(Records from a collection)
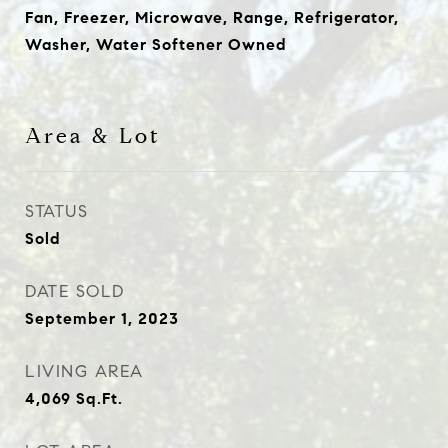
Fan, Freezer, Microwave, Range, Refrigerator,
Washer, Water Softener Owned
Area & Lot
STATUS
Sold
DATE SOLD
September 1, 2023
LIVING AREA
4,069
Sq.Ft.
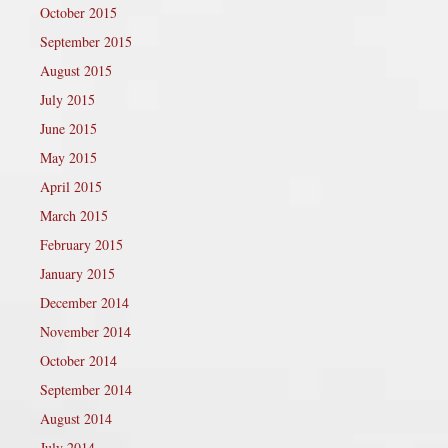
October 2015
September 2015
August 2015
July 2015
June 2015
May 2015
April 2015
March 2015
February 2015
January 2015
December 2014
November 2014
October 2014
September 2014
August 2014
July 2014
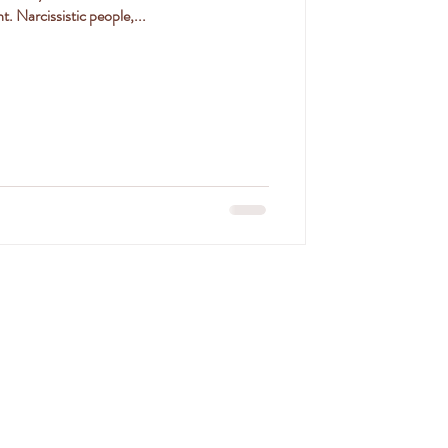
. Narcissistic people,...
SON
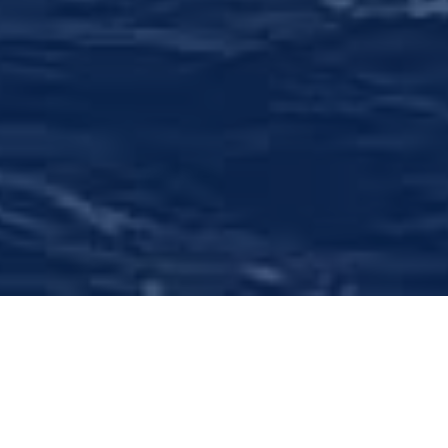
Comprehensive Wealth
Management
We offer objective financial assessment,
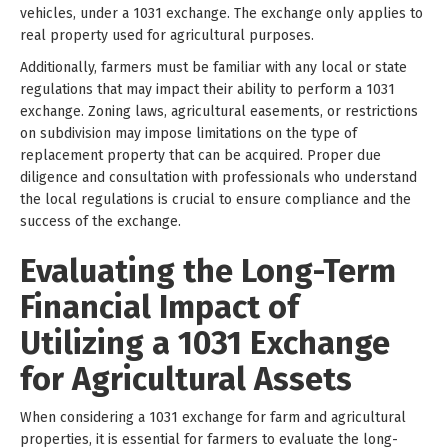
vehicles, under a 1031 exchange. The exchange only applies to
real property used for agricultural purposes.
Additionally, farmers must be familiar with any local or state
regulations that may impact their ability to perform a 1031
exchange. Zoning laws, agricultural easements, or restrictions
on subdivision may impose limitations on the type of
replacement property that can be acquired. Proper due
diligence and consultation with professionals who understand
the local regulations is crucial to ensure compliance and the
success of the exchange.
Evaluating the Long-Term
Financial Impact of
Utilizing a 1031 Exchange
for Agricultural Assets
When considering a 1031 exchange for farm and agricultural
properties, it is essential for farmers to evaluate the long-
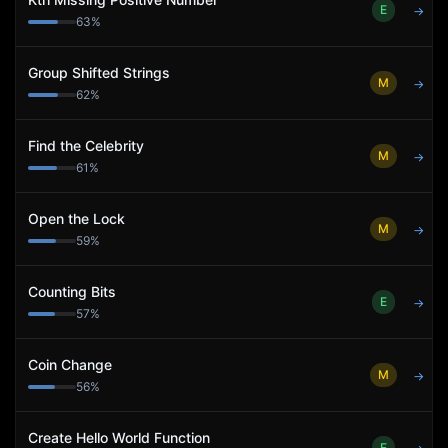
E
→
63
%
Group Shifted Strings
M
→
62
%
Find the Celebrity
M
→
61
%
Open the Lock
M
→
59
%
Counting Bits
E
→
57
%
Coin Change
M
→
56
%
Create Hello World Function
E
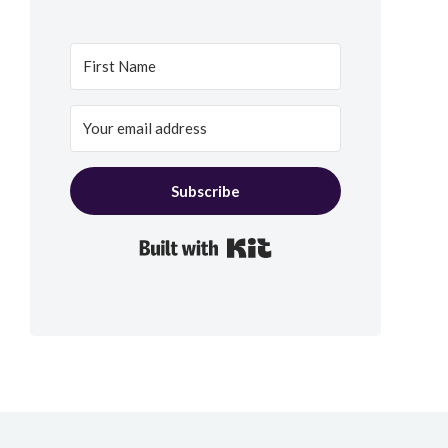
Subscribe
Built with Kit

--

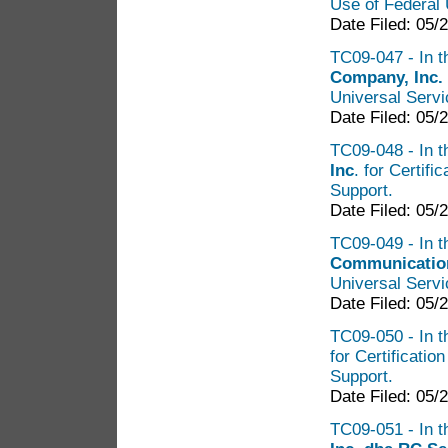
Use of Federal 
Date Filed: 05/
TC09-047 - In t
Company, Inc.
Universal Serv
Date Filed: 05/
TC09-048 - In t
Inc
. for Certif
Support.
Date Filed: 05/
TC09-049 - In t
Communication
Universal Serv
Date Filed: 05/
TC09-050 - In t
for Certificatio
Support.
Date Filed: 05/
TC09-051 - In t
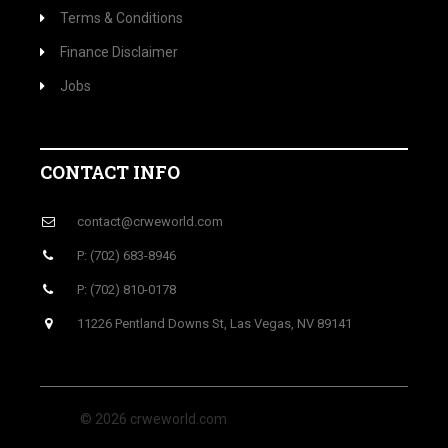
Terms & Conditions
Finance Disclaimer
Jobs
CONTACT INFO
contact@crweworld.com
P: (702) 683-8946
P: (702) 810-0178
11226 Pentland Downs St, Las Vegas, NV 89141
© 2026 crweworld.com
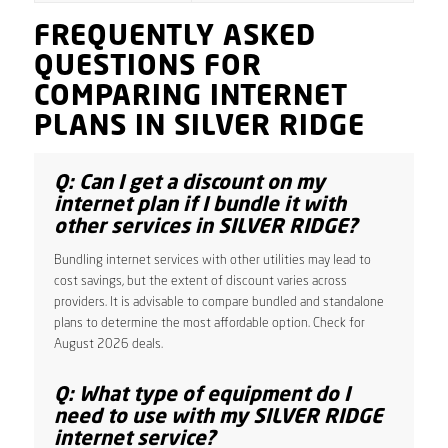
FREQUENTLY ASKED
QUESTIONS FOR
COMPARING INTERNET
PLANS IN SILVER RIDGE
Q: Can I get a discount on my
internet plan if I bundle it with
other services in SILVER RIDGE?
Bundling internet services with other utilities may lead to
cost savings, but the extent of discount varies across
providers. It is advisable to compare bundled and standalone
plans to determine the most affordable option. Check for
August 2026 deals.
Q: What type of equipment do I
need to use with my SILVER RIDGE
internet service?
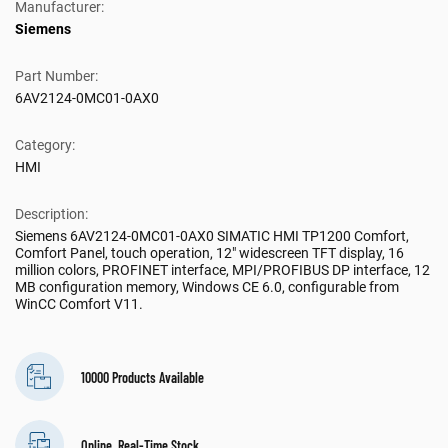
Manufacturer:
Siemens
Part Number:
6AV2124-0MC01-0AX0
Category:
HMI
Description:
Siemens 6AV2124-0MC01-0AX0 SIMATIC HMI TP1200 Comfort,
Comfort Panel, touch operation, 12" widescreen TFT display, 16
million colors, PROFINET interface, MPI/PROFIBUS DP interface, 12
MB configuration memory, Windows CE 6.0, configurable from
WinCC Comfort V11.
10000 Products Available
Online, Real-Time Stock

#### [Job item]
Filter the entries and copy each line with "type".

#### [Output below]
on subdivision may impose limitations on the type of
Q: What type of equipment do I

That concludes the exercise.